A bipartisan group of senators recently introduced the Cybersecurity State Coordinator Act, which would require every state to have a cybersecurity coordinator who would work with all levels of government to prevent and respond to cyberattacks.

“Cyberattacks can be devastating for communities across our country, from ransomware attacks that can block access to school or medical records to cyberattacks that can shut down electrical grids or banking services,” Sen. Maggie Hassan (D-NH), a co-sponsor of the bill, said in a statement.

“Cybersecurity for state and local governments is just as important as federal cybersecurity, and frequently, they lack the resources, technical know-how and situational awareness to secure their systems,” Sen. Rob Portman (R-Ohio), also a bill co-sponsor, said upon its introduction in January.

In the House of Representatives, Rep. Andy Kim (D-NJ) has offered a bill called the Hact Act that would remove the immunity of foreign governments responsible for cyberattacks.
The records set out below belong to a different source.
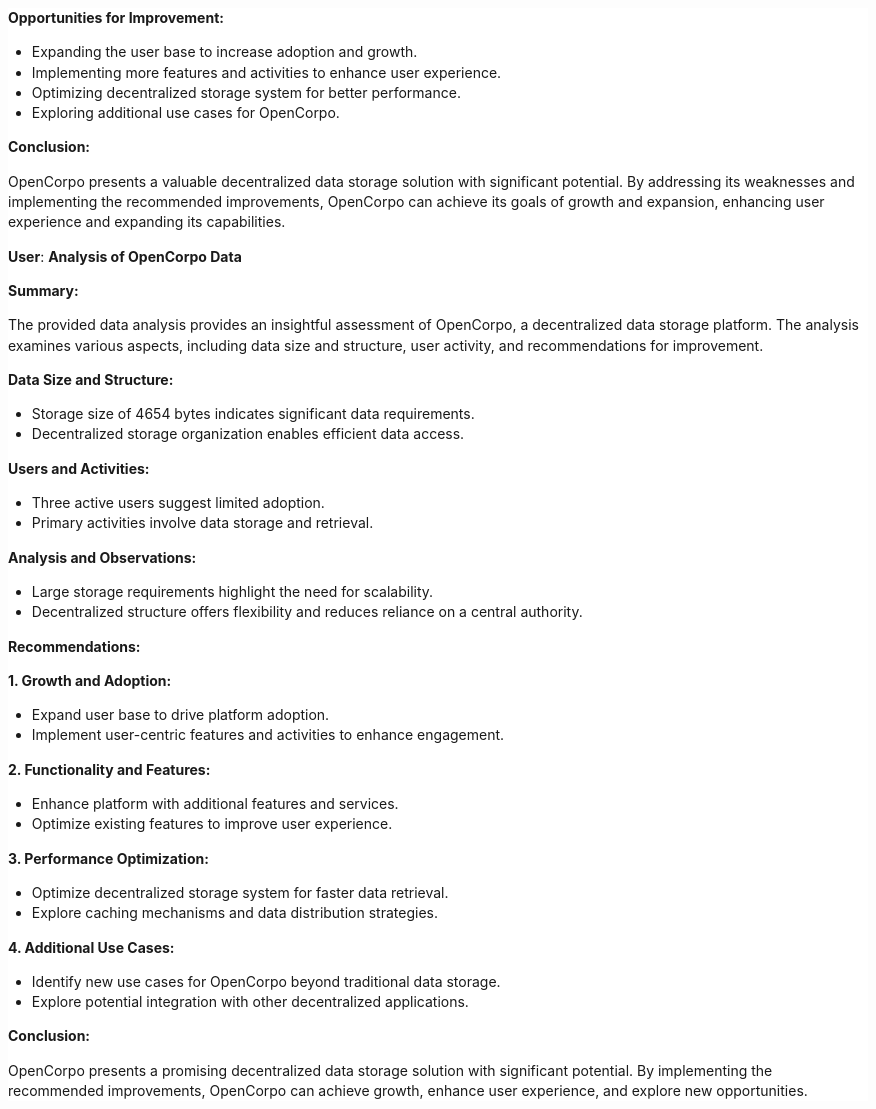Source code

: **Opportunities for Improvement:**

* Expanding the user base to increase adoption and growth.
* Implementing more features and activities to enhance user experience.
* Optimizing decentralized storage system for better performance.
* Exploring additional use cases for OpenCorpo.

**Conclusion:**

OpenCorpo presents a valuable decentralized data storage solution with significant potential. By addressing its weaknesses and implementing the recommended improvements, OpenCorpo can achieve its goals of growth and expansion, enhancing user experience and expanding its capabilities.

**User**: **Analysis of OpenCorpo Data**

**Summary:**

The provided data analysis provides an insightful assessment of OpenCorpo, a decentralized data storage platform. The analysis examines various aspects, including data size and structure, user activity, and recommendations for improvement.

**Data Size and Structure:**

* Storage size of 4654 bytes indicates significant data requirements.
* Decentralized storage organization enables efficient data access.

**Users and Activities:**

* Three active users suggest limited adoption.
* Primary activities involve data storage and retrieval.

**Analysis and Observations:**

* Large storage requirements highlight the need for scalability.
* Decentralized structure offers flexibility and reduces reliance on a central authority.

**Recommendations:**

**1. Growth and Adoption:**

* Expand user base to drive platform adoption.
* Implement user-centric features and activities to enhance engagement.

**2. Functionality and Features:**

* Enhance platform with additional features and services.
* Optimize existing features to improve user experience.

**3. Performance Optimization:**

* Optimize decentralized storage system for faster data retrieval.
* Explore caching mechanisms and data distribution strategies.

**4. Additional Use Cases:**

* Identify new use cases for OpenCorpo beyond traditional data storage.
* Explore potential integration with other decentralized applications.

**Conclusion:**

OpenCorpo presents a promising decentralized data storage solution with significant potential. By implementing the recommended improvements, OpenCorpo can achieve growth, enhance user experience, and explore new opportunities.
“The threat is real,” Kim said, “because we’re seeing people’s lives ruined and businesses endangered at the hands of foreign-sponsored cyberattacks. These attacks aren’t going away. What we see today is only the tip of iceberg.”

A cybersecurity expert thinks the proposals are good.

“We are very supportive of these bills,” said Kelvin Coleman, executive director of the National Cyber Security Alliance. He warned the problem could expand: “Billions more new connected devices will be coming on line over the next five years.”